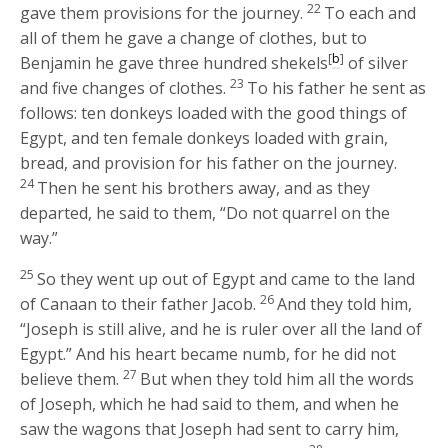
22
gave them provisions for the journey.
To each and
all of them he gave a change of clothes, but to
[
b
]
Benjamin he gave three hundred shekels
of silver
23
and five changes of clothes.
To his father he sent as
follows: ten donkeys loaded with the good things of
Egypt, and ten female donkeys loaded with grain,
bread, and provision for his father on the journey.
24
Then he sent his brothers away, and as they
departed, he said to them, “Do not quarrel on the
way.”
25
So they went up out of Egypt and came to the land
26
of Canaan to their father Jacob.
And they told him,
“Joseph is still alive, and he is ruler over all the land of
Egypt.” And his heart became numb, for he did not
27
believe them.
But when they told him all the words
of Joseph, which he had said to them, and when he
saw the wagons that Joseph had sent to carry him,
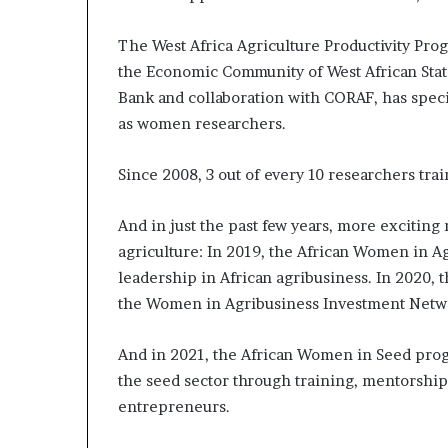
The West Africa Agriculture Productivity Pro
the Economic Community of West African Stat
Bank and collaboration with CORAF, has specif
as women researchers.
Since 2008, 3 out of every 10 researchers t
And in just the past few years, more exciti
agriculture: In 2019, the African Women in
leadership in African agribusiness. In 2020, 
the Women in Agribusiness Investment Netwo
And in 2021, the African Women in Seed prog
the seed sector through training, mentorshi
entrepreneurs.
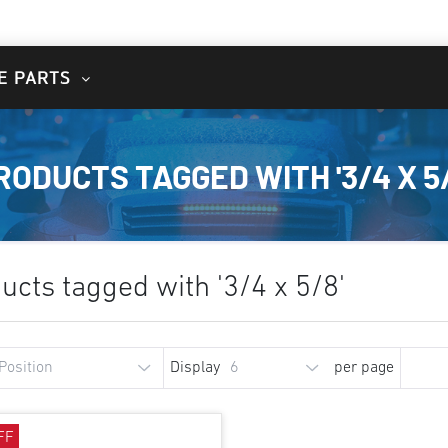
E PARTS
RODUCTS TAGGED WITH '3/4 X 5/
ucts tagged with '3/4 x 5/8'
Display
per page
FF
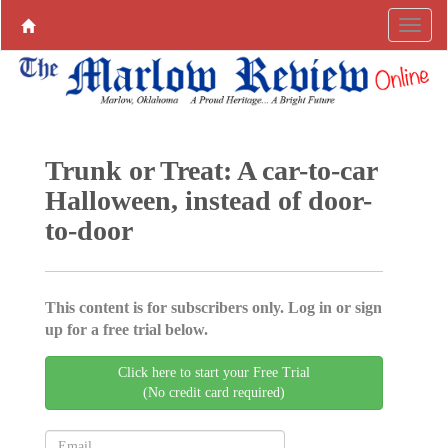
Trunk or Treat: A car-to-car
Halloween, instead of door-
to-door
This content is for subscribers only. Log in or sign
up for a free trial below.
Click here to start your Free Trial
(No credit card required)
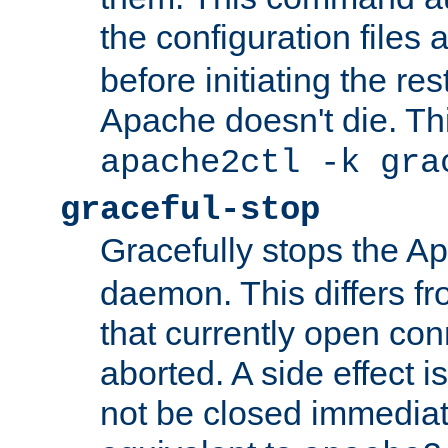
the configuration files 
before initiating the re
Apache doesn't die. Thi
apache2ctl -k gra
graceful-stop
Gracefully stops the 
daemon. This differs fr
that currently open con
aborted. A side effect is 
not be closed immediate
--
• _REQUIRED ACTION_
Please show each line from the records above that contains the word "said".

• _TASK ANSWER_
departed, he said to them, “Do not quarrel on the
of Joseph, which he had said to them, and when he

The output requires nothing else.